Most functions for generating lognormally distributed random numbers take the mean and standard deviation of the associated normal distribution as parameters.
My problem is that I only know the mean and the coefficient of variation of the lognormal distribution. It is reasonably straight forward to derive the parameters I need for the standard functions from what I have:
If mu
and sigma
are the mean and standard deviation of the associated normal distribution, we know that
coeffOfVar^2 = variance / mean^2
= (exp(sigma^2) - 1) * exp(2*mu + sigma^2) / exp(mu + sigma^2/2)^2
= exp(sigma^2) - 1
We can rearrange this to
sigma = sqrt(log(coeffOfVar^2 + 1))
We also know that
mean = exp(mu + sigma^2/2)
This rearranges to
mu = log(mean) - sigma^2/2
Here's my R implementation
rlnorm0 <- function(mean, coeffOfVar, n = 1e6)
{
sigma <- sqrt(log(coeffOfVar^2 + 1))
mu <- log(mean) - sigma^2 / 2
rlnorm(n, mu, sigma)
}
It works okay for small coefficients of variation
r1 <- rlnorm0(2, 0.5)
mean(r1) # 2.000095
sd(r1) / mean(r1) # 0.4998437
But not for larger values
r2 <- rlnorm0(2, 50)
mean(r2) # 2.048509
sd(r2) / mean(r2) # 68.55871
To check that it wasn't an R-specific issue, I reimplemented it in MATLAB. (Uses stats toolbox.)
function y = lognrnd0(mean, coeffOfVar, sizeOut)

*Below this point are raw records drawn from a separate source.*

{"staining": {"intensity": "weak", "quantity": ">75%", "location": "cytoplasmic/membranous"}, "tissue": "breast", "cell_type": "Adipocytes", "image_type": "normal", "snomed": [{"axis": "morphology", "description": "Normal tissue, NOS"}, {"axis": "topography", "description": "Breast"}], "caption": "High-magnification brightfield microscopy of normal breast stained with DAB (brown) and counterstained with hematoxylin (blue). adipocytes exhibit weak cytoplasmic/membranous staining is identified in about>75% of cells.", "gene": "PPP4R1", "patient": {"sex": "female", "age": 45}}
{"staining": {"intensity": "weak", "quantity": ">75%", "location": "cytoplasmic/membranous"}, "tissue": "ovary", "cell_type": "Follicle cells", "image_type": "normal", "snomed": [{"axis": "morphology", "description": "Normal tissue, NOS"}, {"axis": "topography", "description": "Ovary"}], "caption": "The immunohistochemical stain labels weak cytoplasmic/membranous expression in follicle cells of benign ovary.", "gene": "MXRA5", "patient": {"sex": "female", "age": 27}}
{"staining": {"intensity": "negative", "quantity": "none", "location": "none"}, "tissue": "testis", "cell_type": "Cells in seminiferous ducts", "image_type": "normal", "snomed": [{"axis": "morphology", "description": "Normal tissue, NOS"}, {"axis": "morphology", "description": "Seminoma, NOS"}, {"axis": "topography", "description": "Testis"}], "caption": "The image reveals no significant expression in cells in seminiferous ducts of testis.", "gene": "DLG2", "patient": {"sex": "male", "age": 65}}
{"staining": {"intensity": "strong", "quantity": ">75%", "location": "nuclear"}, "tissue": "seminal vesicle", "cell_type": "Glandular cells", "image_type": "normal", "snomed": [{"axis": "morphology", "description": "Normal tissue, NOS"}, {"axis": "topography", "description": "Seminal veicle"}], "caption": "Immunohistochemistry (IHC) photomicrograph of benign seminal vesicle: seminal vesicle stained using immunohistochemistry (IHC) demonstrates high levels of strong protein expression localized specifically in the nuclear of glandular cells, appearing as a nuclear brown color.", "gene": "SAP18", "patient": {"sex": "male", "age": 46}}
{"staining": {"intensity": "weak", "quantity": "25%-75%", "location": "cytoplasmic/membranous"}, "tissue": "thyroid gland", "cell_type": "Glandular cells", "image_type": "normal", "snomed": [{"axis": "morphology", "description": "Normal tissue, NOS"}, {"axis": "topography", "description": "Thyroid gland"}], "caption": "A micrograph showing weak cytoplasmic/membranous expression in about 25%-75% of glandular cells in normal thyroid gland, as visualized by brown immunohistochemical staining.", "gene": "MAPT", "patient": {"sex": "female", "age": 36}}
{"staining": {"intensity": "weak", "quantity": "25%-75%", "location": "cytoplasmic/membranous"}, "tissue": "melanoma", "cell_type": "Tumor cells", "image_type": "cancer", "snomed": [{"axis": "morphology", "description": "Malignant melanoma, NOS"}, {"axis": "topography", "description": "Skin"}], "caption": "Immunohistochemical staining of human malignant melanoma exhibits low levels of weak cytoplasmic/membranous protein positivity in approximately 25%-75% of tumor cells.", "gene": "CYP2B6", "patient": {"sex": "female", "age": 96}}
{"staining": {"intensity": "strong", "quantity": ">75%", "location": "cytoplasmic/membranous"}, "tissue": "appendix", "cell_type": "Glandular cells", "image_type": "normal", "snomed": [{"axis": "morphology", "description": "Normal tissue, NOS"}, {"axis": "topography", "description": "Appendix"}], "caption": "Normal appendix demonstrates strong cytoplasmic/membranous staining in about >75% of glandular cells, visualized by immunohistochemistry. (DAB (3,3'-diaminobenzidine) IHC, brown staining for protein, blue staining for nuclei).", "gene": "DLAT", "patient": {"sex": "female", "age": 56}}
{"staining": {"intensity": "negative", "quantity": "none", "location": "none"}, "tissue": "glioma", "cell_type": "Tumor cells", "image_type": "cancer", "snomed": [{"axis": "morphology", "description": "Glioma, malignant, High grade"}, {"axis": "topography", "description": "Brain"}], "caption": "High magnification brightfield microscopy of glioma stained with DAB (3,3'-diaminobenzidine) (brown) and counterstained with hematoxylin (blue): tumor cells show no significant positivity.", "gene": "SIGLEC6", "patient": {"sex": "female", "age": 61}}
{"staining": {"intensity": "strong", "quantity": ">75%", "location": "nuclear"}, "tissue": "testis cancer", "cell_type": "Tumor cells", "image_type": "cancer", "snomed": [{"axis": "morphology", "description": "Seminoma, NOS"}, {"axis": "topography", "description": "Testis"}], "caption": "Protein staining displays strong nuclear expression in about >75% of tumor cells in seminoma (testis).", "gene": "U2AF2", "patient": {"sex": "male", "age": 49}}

if nargin < 3 || isempty(sizeOut)
sizeOut = [1e6 1];
end
sigma = sqrt(log(coeffOfVar.^2 + 1));
mu = log(mean) - sigma.^2 ./ 2;
y = lognrnd(mu, sigma, sizeOut);
end
r1 = lognrnd0(2, 0.5);
mean(r1) % 2.0013
std(r1) ./ mean(r1) % 0.5008
r2 = lognrnd0(2, 50);
mean(r2) % 1.9611
std(r2) ./ mean(r2) % 22.61
Same problem. The question is, why is this happening? Is it just that the standard deviation is not robust when the variation is that wide? Or have a screwed up somewhere?